When a thumbs up was being given in its Monetary Policy Report, the Reserve Bank of India, has stated that the impact on inflation trajectory could be for a short term, with implementation of the GST. This is because on the CPI inflation, it would not be having any material impact.
The report has stated that transportation costs would be cut down, rigidities in supply chain would be reduced and costs would be trimmed in general with improvisation in productivity, while a unified market for services and goods is being created in the country. On the inflation trajectory, a pass-through that is short lived could also be produced, states the report.
In the meeting held recently by the GST Council, the RBI has stated that the dual rate structure with a low rate of 12 percent and a standard rate of 18 percent could impact inflation but it would be minimal. General consensus arrived at the meeting is that if the standard GST is 18 percent then it would result in moderate impact on the consumer price inflation.
Some more studies indicate that short term inflation would be fuel, with the GST implementation. GST rates start at 5 percent and taxation services at movie houses, restaurant etc are 18 percent which are bound to increase prices. Also under the GST ambit, products like petroleum and liquor are not covered, which is definitely a problem according to many experts. According to them these two products a sources are responsible for this as crony capitalists need some extra time to funnel away their black money till the time the GST makes a promise of widening the population that is paying tax.
Certain economists are of the view that the real estate market would be impacted negatively with GST implementation in India. Not only would it make new homes more expensive by 8 percent but at the same time reduce demand for real estate by around 12 percent. Further, there are other economists that state that the State GST and Central GST are nothing but mere new names for CST, VAT, Service Tax and Central Excise Tax.

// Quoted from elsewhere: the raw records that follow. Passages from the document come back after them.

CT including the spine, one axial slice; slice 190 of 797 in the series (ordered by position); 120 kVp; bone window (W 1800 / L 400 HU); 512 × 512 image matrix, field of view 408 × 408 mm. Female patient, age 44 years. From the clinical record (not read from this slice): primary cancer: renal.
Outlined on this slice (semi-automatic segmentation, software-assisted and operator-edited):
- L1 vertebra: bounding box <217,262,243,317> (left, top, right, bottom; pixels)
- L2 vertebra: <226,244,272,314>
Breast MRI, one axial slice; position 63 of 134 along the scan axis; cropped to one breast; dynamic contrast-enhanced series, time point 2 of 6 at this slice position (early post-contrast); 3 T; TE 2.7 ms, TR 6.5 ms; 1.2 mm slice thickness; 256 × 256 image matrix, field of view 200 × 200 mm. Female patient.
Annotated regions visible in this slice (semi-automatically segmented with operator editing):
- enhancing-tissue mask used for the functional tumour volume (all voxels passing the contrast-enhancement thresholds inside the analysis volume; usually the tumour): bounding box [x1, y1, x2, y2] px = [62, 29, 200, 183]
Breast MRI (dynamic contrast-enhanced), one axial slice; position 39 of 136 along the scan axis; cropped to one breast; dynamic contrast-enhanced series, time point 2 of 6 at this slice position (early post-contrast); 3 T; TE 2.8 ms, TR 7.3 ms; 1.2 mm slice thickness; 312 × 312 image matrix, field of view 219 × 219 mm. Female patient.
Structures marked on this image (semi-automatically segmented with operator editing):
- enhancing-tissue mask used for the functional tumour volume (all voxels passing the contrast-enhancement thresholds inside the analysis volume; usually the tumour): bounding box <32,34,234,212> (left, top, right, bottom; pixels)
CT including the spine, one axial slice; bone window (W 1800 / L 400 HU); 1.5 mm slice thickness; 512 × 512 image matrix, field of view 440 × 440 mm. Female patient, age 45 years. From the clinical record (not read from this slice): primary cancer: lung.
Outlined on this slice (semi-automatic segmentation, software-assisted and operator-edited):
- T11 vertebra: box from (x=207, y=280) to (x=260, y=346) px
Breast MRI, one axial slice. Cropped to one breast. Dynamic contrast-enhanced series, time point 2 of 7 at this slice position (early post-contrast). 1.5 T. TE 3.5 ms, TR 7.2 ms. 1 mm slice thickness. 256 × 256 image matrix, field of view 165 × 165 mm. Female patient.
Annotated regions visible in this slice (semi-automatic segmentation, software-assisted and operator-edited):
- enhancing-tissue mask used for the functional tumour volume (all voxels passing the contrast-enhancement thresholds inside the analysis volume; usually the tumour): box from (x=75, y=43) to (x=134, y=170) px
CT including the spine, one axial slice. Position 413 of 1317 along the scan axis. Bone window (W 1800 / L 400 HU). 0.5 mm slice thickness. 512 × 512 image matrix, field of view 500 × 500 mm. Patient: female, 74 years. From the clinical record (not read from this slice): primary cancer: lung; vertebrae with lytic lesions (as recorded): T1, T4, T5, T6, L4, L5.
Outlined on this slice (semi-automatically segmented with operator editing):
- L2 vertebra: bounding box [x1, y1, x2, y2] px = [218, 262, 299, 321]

What Is A Constitutional Amendment?
A modification made in the constitution of a state or nation is termed as constitutional amendment. Alteration in
constitution’s text is done in many jurisdictions, while in others no changes are done in the text. However whatever amendments are made they do change effect of the text. As far as the Constitution of India is concerned, it is in Part XX – Article 368 that the amendment in the constitution procedure is laid down. The process in which changes to the supreme law or fundamental law of the nation is made, is termed as amendment of the Constitution of India. The Constitution’s sanctity is ensured, with this procedure. Besides this a check is maintained on the Parliament of India’s arbitrary power as well.
At times, there could be conflicts between the Parliament and Supreme Court, in which the Parliament wishes to exercise discretionary use of power for amending the Constitution, and the Supreme Courts does not want the Constitution to exercise that power. In such a case imposition of limitations may be done on the Constitution’s amending power. To check out legality or validity of the amendments, various doctrines are laid down by the Supreme Court.

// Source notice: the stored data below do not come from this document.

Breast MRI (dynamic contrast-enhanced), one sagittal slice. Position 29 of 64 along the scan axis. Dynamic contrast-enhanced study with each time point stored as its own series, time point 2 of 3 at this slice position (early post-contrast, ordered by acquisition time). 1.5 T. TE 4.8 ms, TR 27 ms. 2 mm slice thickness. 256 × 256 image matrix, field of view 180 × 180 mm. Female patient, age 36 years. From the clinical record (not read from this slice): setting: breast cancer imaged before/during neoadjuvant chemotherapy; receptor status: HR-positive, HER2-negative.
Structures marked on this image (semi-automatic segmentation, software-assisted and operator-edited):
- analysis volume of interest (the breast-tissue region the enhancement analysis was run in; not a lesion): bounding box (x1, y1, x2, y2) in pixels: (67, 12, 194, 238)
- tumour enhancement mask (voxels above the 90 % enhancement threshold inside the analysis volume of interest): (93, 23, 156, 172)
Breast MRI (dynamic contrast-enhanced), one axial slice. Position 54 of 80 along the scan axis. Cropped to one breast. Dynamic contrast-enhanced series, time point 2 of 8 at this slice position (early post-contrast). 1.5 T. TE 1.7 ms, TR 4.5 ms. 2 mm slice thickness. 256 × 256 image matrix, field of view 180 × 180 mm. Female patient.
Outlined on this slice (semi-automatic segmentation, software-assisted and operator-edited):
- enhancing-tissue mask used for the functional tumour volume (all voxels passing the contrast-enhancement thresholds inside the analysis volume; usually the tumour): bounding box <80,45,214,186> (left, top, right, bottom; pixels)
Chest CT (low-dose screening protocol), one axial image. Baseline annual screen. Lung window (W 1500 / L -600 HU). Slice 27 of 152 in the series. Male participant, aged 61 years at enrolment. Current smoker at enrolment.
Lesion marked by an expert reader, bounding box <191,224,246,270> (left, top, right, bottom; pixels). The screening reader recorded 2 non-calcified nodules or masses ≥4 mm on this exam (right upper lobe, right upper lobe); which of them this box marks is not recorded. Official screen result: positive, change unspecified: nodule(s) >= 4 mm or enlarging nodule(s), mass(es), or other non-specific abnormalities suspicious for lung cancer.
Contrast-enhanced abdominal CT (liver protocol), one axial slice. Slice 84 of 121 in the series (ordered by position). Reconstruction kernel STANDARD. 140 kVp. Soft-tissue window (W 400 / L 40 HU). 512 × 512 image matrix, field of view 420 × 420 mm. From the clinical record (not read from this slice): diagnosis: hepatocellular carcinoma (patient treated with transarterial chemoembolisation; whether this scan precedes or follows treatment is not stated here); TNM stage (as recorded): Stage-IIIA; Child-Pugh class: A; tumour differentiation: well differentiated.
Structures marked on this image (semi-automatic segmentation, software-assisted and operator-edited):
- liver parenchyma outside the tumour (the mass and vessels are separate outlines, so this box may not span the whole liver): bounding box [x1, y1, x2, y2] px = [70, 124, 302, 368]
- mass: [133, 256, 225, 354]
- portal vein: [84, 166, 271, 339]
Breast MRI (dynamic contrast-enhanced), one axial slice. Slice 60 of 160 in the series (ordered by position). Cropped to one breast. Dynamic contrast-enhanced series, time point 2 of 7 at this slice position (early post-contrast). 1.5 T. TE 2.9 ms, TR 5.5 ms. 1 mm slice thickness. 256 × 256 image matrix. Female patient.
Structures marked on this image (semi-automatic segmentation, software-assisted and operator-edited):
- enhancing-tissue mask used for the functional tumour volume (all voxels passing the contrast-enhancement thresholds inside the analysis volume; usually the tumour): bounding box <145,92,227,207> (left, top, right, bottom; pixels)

As compared to Constitutions of other countries, provision for a distinctive process of amendment is made by the Constitution of India which is partly rigid and partly flexible. In the amending process, the Constitution of India provides for a variety. In either House of Parliament, a bill is introduced as part of initiation of amendment of the Constitution. After this, depending upon the majority of total membership of each of the houses, the Bill is then passed. The majority should not be less than two thirds of the House members, giving votes and present during the voting session. If the two houses disagree, no provision is made for a joint-sitting. The required majority then passes the Bill to the President, after when he provides his approval to the Bill. If in case any changes have to be made in any provisions mentioned in the amendment then, Legislatures of not less than one-half of the States, will ratify the amendment first, after which it process to the President for his approval.
What Are The Finer Points In The Implementation Of The Bill?

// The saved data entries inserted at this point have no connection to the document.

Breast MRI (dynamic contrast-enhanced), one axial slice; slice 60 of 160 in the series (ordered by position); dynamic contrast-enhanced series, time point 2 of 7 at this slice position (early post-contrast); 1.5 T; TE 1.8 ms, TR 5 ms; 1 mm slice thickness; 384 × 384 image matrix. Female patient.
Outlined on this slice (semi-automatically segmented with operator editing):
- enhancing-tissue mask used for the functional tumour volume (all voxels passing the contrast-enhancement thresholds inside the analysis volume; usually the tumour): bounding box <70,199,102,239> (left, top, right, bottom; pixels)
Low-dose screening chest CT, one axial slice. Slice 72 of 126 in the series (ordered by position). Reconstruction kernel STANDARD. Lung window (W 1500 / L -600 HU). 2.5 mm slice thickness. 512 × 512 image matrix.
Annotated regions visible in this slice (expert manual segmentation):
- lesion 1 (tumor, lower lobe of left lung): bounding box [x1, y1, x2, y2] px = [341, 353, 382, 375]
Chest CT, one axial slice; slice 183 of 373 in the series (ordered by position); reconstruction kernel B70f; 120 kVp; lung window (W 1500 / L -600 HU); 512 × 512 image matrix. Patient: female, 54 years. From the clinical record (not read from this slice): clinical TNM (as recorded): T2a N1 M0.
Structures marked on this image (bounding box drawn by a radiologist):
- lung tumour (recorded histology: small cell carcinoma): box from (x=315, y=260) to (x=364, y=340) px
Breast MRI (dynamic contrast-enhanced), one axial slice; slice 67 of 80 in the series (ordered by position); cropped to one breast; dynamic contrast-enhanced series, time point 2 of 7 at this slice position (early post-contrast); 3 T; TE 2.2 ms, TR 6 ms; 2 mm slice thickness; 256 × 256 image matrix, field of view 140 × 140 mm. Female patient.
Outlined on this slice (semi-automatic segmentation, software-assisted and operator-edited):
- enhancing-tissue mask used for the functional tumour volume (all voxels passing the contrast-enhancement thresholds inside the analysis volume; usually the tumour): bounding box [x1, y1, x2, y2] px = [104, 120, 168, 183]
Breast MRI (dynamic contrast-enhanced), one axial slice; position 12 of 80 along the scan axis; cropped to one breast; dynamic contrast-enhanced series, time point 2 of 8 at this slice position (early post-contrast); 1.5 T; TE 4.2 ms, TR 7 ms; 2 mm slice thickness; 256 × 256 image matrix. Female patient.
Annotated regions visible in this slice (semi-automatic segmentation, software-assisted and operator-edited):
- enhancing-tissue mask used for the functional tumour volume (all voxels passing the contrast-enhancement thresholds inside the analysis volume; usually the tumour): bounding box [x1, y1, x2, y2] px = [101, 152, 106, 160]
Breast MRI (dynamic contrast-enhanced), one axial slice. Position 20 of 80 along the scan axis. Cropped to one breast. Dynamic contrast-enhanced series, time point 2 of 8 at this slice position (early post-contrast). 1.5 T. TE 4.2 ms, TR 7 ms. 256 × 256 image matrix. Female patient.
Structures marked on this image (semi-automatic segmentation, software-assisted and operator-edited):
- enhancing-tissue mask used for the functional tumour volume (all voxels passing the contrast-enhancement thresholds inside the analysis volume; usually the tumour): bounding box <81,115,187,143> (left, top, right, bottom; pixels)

It was actually in the year 2000 that the then government had first announced the GST. Now after seventeen long years, GST has now become a reality. July 01, 2017 was the date set for its final implementation. The Rajya Sabha had passed the bill first on August 3, 2016. In the Constitution’s 122nd amendment, GST had been introduced. The proposed GST Bill underwent a lot of changes besides regulations and rules pertaining to it.
Before the Goods and Services Tax – GST was implemented, on July 01,2017, a number of committees had been set up for evaluating its feasibility first and then to go ahead with the implementation. There were a number of fine points that were considered.
One major problem was of separating the taxation powers of both the Centre and the States which had resulted into SGST and CGST.
The other point of consideration was whether GST can be applied on imports as well as well along with the Basic Customs Duty. This was because Basic Customs Duty has not been scrapped.
Another fine point in the implementation of the Bill is whether the GST has to be made applicable at the point when sale takes place. In comparison to the GST, Excise Duties are taxed at the point of origin, while Value Added Tax – VAT is a tax that is destination-based.
Another fine point in GST implementation has been, workings involved in the IGST implementation.